A China está endurecendo medidas para manter as crianças afastadas de conteúdo viciante na internet. De acordo com a agência de notícias estatal Xinhua, o país acaba de fortalecer uma lei de proteção a menores de idade, e agora vai banir produtos e serviços digitais que “induzam ao vício” em crianças e adolescentes.

A lei foi votada pelo Comitê Permanente do Congresso Nacional do Povo no último sábado (17), e sua versão atualizada entrará em vigor em 1º de junho de 2021.

China Great Hall of the People in Beijing

Ela determina que os provedores de serviços online, como jogos, streaming e mídias sociais, estabeleçam limites de consumo para menores e excluam conteúdo considerado “viciante” – embora a Xinhua não tenha revelado detalhes sobre os critérios utilizados para classificá-lo dessa maneira.

Autoridades chinesas anunciaram, também, medidas para conter o cyberbullying. A partir do segundo semestre do ano que vem, provedores de internet terão de “fazer o que for necessário” para impedir a prática, e os pais e responsáveis das vítimas poderão solicitar o bloqueio de links que contenham agressão moral contra menores.

Reprodução
Provedores de serviços online terão de excluir conteúdo considerado viciante para crianças. Imagem: testing/Shutterstock 

Restrições a jogos online

As mudanças são coerentes com uma determinação anunciada no fim do ano passado, quando o governo chinês impôs restrições a crianças e adolescentes que gostam de jogos online.
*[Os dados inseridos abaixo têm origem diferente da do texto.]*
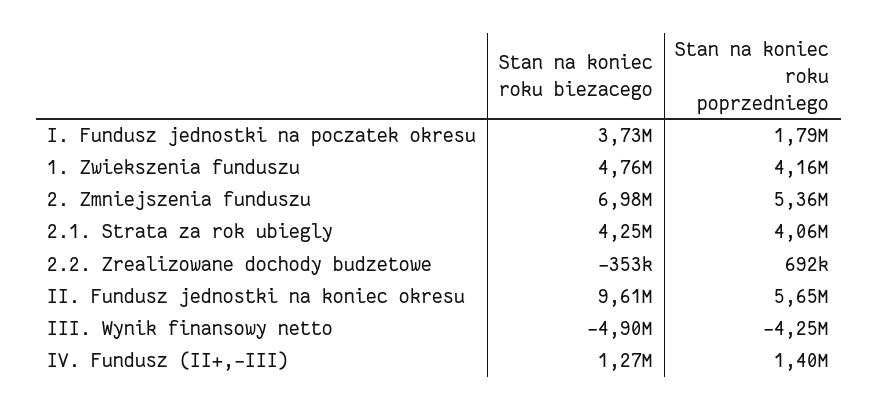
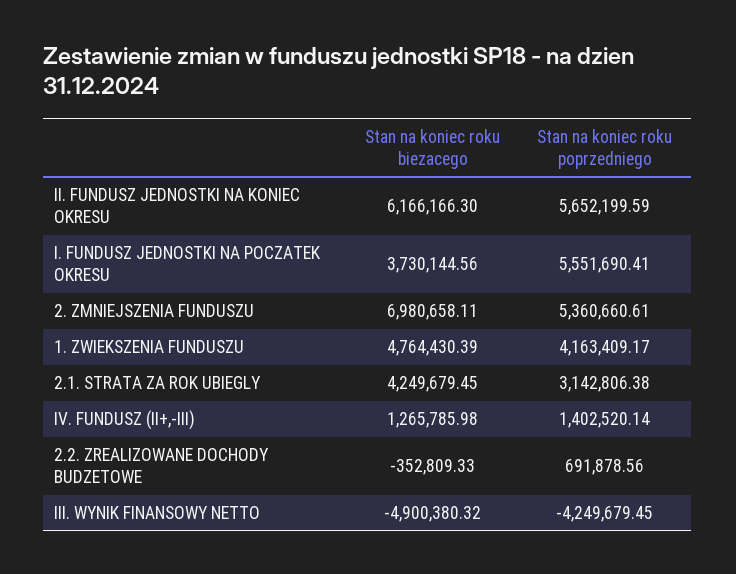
  {
    "Stan na koniec roku biezacego": {
      "I. Fundusz jednostki na poczatek okresu": 3730144.56,
      "1. Zwiekszenia funduszu": 4764430.39,
      "2. Zmniejszenia funduszu": 6980658.11,
      "2.1. Strata za rok ubiegly": 4249679.45,
      "2.2. Zrealizowane dochody budzetowe": -352809.33,
-     "II. Fundusz jednostki na koniec okresu": 9610000,
+     "II. Fundusz jednostki na koniec okresu": 6166166.3,
      "III. Wynik finansowy netto": -4900380.32,
      "IV. Fundusz (II+,-III)": 1265785.98
    },
    "Stan na koniec roku poprzedniego": {
-     "I. Fundusz jednostki na poczatek okresu": 1790000,
+     "I. Fundusz jednostki na poczatek okresu": 5551690.41,
      "1. Zwiekszenia funduszu": 4163409.17,
      "2. Zmniejszenia funduszu": 5360660.61,
-     "2.1. Strata za rok ubiegly": 4060000,
+     "2.1. Strata za rok ubiegly": 3142806.38,
      "2.2. Zrealizowane dochody budzetowe": 691878.56,
      "II. Fundusz jednostki na koniec okresu": 5652199.59,
      "III. Wynik finansowy netto": -4249679.45,
      "IV. Fundusz (II+,-III)": 1402520.14
    }
  }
Pelas regras do país, o acesso aos games tem um limite de 90 minutos por dia e só pode ocorrer até as 22 horas em dias de semana.

Aos sábados e domingos, o limite é dobrado para três horas diárias.

Além disso, há uma restrição de quanto se pode gastar com itens virtuais, variando de US$ 28 a US$ 57 (R$ 157 a R$ 319) por mês de acordo com a faixa etária. Para que ninguém possa driblar a norma, é preciso se registrar com o número de identidade para poder jogar.

De acordo com o governo chinês, essas medidas foram tomadas para combater uma suposta “epidemia de miopia” que afeta os jovens do país, bem como para impedir que os jogos prejudiquem seu desempenho escolar.

Paralelamente, alguns games foram criticados pelo governo por promoverem valores “não patrióticos”. Isso, inclusive, levou a Tencent a cancelar o lançamento de uma versão chinesa do PUBG e substituí-la por um jogo similar chamado “Game for Peace”, no qual as cenas de violência foram censuradas e temas socialistas foram adicionados à trama.